VOGGENHUBER. Ich verweise auf die uralte Krankengeschichte der Demokratie in Österreich. 1848 erfasst eine bürgerliche und soziale Revolution Europa, Österreich taumelt in den Neoabsolutismus. Die Demokratie wurde uns immer von außen verordnet: 1918 nach dem Zusammenbruch der Monarchie, erst recht 1945. Wenn die Nationalpräsidentin erklärt, das Parlament ist das machtpolitische Zentrum des Landes, ist es die glatte Unwahrheit. Jeder weiß, dass das Parlament nicht aus freien Abgeordneten besteht. Sie sind nur Erfüllungsgehilfen der Parteizentralen. Die Willensbildung im Land schrumpft auf den Kuhhandel zwischen zwei Parteiobleuten, deren Legitimation von Wahl zu Wahl weg bricht.

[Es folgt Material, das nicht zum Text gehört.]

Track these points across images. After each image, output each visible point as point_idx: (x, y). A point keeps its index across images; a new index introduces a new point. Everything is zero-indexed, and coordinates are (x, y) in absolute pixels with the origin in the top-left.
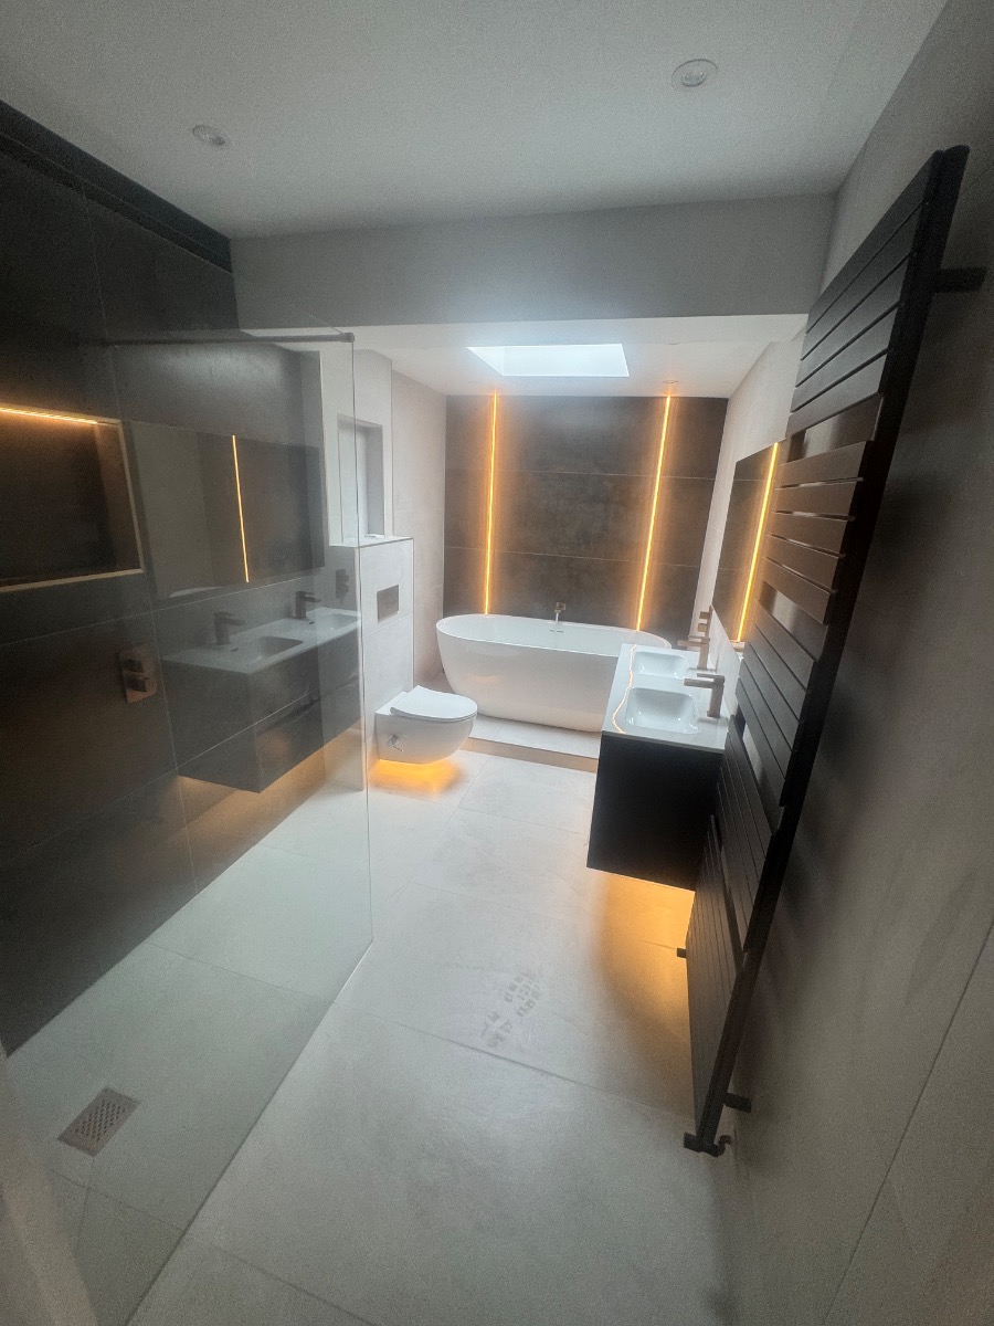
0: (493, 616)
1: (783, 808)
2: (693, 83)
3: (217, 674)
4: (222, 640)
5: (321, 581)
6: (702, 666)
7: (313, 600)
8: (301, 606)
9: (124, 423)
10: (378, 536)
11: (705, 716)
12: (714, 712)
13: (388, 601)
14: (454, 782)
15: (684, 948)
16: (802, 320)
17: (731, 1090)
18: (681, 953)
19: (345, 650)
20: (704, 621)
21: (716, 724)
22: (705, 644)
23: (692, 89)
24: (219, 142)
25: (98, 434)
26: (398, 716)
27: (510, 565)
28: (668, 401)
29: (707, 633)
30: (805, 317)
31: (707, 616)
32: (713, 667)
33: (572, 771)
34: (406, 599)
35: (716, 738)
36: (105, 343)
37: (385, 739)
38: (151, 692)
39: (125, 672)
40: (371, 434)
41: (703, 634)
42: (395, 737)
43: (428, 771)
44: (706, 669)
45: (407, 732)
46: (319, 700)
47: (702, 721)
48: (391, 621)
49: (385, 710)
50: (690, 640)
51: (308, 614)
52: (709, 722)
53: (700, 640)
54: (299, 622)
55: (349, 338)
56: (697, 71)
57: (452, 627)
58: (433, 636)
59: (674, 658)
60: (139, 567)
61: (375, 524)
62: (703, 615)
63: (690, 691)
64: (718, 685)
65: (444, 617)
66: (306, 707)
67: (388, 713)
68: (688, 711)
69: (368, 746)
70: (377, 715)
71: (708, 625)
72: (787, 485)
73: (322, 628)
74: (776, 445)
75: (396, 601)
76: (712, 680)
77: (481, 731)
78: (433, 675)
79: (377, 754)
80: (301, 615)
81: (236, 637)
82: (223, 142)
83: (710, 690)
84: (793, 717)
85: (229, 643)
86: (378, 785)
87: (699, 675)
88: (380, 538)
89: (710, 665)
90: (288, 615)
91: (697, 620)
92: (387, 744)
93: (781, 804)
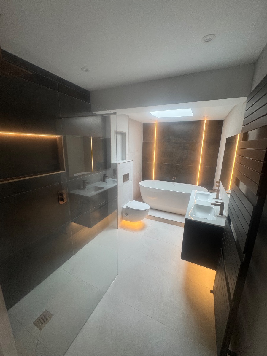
0: (155, 181)
1: (245, 255)
2: (207, 41)
3: (81, 197)
4: (84, 187)
5: (109, 172)
6: (217, 198)
7: (107, 177)
8: (104, 178)
9: (63, 136)
10: (124, 160)
11: (218, 215)
12: (221, 213)
13: (126, 177)
14: (143, 228)
15: (213, 290)
16: (245, 99)
17: (230, 349)
18: (212, 292)
19: (114, 190)
20: (218, 184)
21: (222, 217)
22: (218, 191)
23: (207, 42)
24: (87, 71)
25: (57, 139)
26: (128, 208)
27: (160, 167)
28: (205, 122)
29: (219, 188)
30: (246, 98)
31: (219, 182)
32: (221, 198)
33: (177, 226)
34: (131, 177)
35: (222, 223)
36: (60, 118)
37: (124, 215)
38: (65, 201)
39: (60, 197)
40: (123, 135)
41: (217, 188)
42: (127, 214)
43: (136, 224)
44: (218, 199)
45: (130, 213)
46: (107, 203)
47: (217, 216)
48: (127, 182)
49: (124, 207)
50: (213, 190)
51: (106, 180)
52: (220, 217)
53: (216, 190)
54: (104, 182)
55: (115, 113)
56: (209, 37)
57: (144, 184)
58: (138, 186)
59: (208, 195)
60: (64, 170)
61: (123, 157)
62: (217, 182)
63: (213, 206)
64: (222, 205)
65: (142, 180)
66: (104, 205)
67: (125, 207)
68: (213, 212)
69: (119, 216)
70: (122, 208)
71: (219, 185)
72: (242, 148)
73: (109, 184)
74: (239, 134)
75: (128, 177)
76: (220, 204)
77: (151, 213)
78: (138, 197)
79: (122, 218)
80: (104, 181)
81: (88, 186)
82: (88, 71)
83: (219, 207)
84: (247, 225)
85: (86, 188)
86: (122, 227)
87: (216, 202)
88: (125, 161)
89: (220, 198)
90: (101, 181)
91: (215, 184)
92: (125, 216)
93: (244, 253)
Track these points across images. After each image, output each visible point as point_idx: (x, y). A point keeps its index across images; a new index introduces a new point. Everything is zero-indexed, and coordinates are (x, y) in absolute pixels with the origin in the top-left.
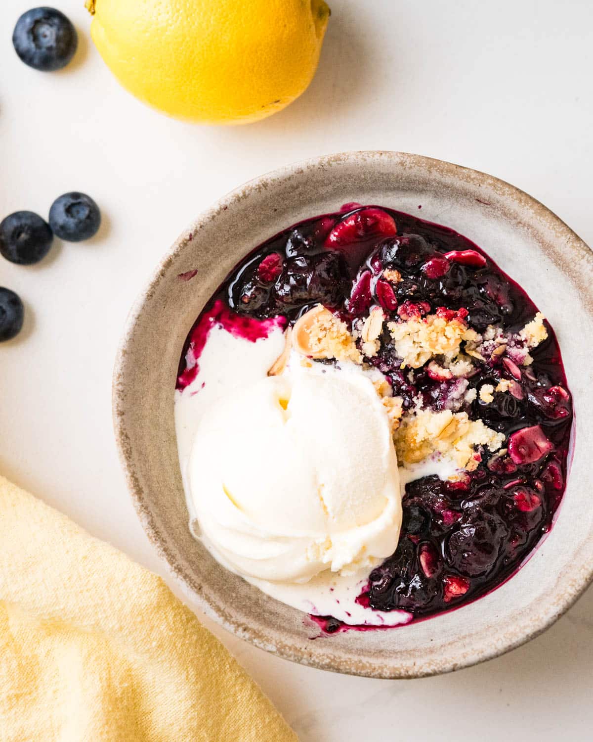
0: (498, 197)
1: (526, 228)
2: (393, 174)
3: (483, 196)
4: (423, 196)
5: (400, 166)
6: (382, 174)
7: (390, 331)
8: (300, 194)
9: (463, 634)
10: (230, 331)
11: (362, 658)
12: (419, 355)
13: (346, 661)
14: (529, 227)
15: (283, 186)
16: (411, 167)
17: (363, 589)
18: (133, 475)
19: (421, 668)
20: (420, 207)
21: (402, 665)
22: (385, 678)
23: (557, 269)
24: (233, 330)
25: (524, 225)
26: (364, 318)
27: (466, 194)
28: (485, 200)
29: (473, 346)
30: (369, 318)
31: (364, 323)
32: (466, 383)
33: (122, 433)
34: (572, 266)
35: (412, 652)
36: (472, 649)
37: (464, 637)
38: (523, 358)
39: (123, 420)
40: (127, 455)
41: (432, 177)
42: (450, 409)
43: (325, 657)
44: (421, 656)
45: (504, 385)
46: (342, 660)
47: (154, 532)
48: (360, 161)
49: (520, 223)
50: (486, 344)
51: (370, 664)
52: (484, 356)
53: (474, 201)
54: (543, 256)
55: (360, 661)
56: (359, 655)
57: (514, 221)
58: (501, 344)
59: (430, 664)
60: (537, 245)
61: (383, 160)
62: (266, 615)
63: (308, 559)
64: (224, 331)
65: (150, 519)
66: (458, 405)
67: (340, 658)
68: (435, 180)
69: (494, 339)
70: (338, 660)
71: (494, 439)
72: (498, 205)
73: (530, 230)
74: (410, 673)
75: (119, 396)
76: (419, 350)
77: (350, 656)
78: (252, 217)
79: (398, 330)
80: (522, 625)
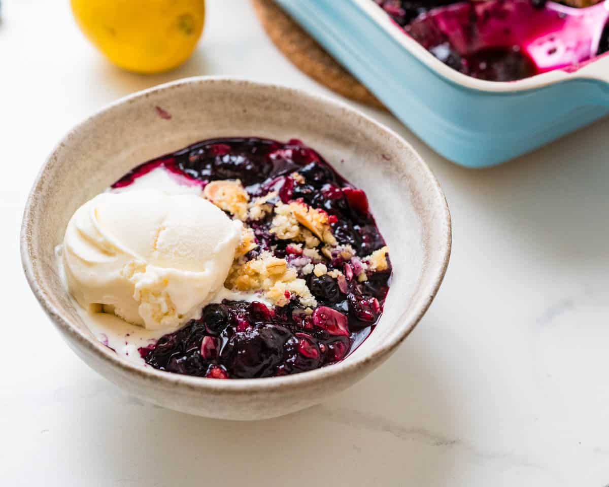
0: (397, 151)
3: (388, 150)
12: (287, 231)
17: (149, 346)
18: (43, 177)
20: (343, 161)
28: (388, 155)
29: (329, 247)
33: (54, 154)
38: (360, 270)
39: (60, 148)
40: (48, 166)
45: (336, 274)
47: (30, 212)
52: (333, 254)
53: (380, 157)
63: (122, 273)
65: (34, 205)
72: (395, 160)
75: (69, 136)
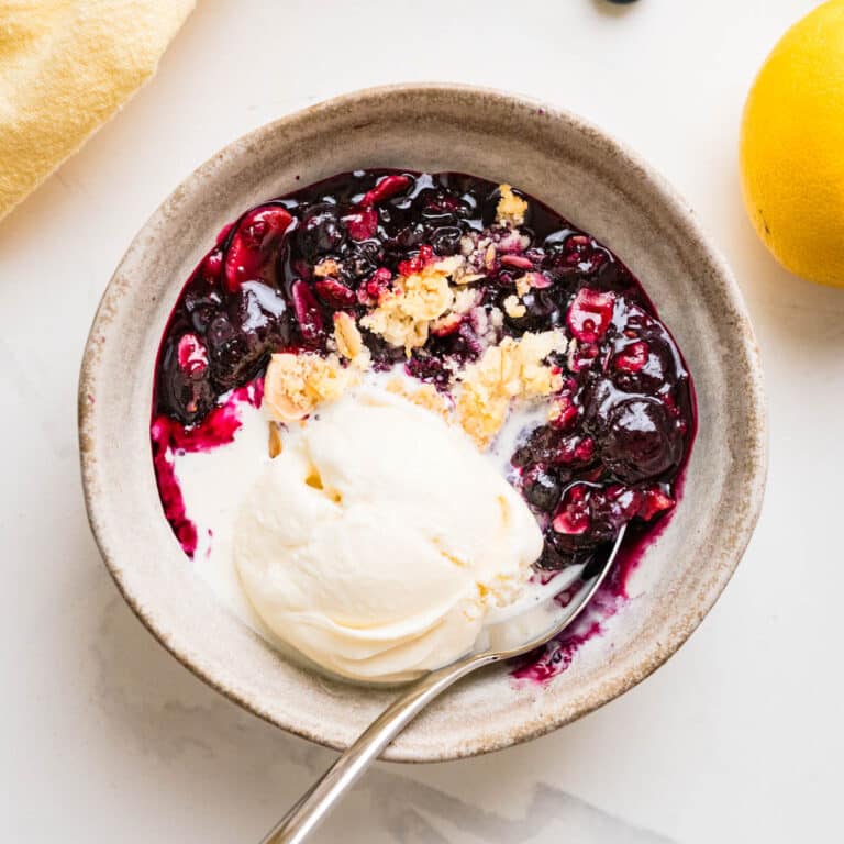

Was macht Sie sicher, dass Sie den Frust mit dem Volksbegehren kanalisieren können, dass sich der Frust nicht in Wahlenthaltung oder in Stimmen für Stronach oder Strache entlädt?

VOGGENHUBER: Es gab immer schon die Gefahr in diesem Land, dass sich der Frust, die Wut, der Zorn entlädt, aber diffus bleibt. Man kann sich sehr schnell über die Missstände einigen, vom Parteibuch über die Korruption bis hin zur Justiz. Der Protest entlädt sich oft primitiv, meistens in Richtung des rechten Rands mit seiner verbal gewalttätigen Geisteshaltung. Da ertönt der Ruf nach dem starken Mann. Oder ich gehe in den Prater und werfe einen Euro beim Watschenmann hinein, um den da oben so richtig eine reinzuhauen.

Ist das nicht ein europaweites Phänomen?

VOGGENHUBER: Naja, das Aufmucken bei gleichzeitigem Untertanengeist ist schon sehr österreichisch. Es gibt in einer Frage einen Konsens: die Verachtung der Politik. Das ist zutiefst antidemokratisch. Dazu kommt noch ein typisches Argument einer Untertanengesellschaft: Es geht uns ja gut. So schlecht geht es uns nicht. Was sollen wir uns mit denen da oben anlegen? Schauen Sie sich die nestroyanischen Debatte der Frau Fekter über das Bankengeheimnis an. Da werden täglich dreiste Unwahrheiten verbreitet und die Oma ins Spiel gebracht, um Österreich als Schwarzgeldinsel zu retten. Demokratie braucht lange.

Ist der Vorwurf nicht berechtigt, dass sich ältere Herren über Zustände aufregen, die sie selbst herbeigeführt haben?

VOGGENHUBER: Da bin ich der falsche Adressat, weil ich ein Leben lang dafür gekämpft habe. Es ist auch bei den anderen nicht so. Schauen sie sich die Biografien an. Jede Proponent war lange Zeit Dissident in seiner Parteien: Busek, Schmidt, Fischler. Sie haben ihre Überzeugung über den Parteigehorsam gestellt, ihr Gewissen über den Kadavergehorsam. Wenn solche Menschen, mit denen mich jahrelange politische Gegnerschaft verbunden hat, die Lage des Landes so kritisch sehen, verdienen alle Respekt.

Was macht Sie so sicher, dass nicht auch Ihr Volksbegehren entsorgt wird?

VOGGENHUBER: Wenn es entsorgt wird, dann hören Sie wieder von uns. Die Grünbewegung, die übrigens auch von älteren Herrn gegründet wurde, hat es ja auch geschafft. Wir werden nicht locker lassen.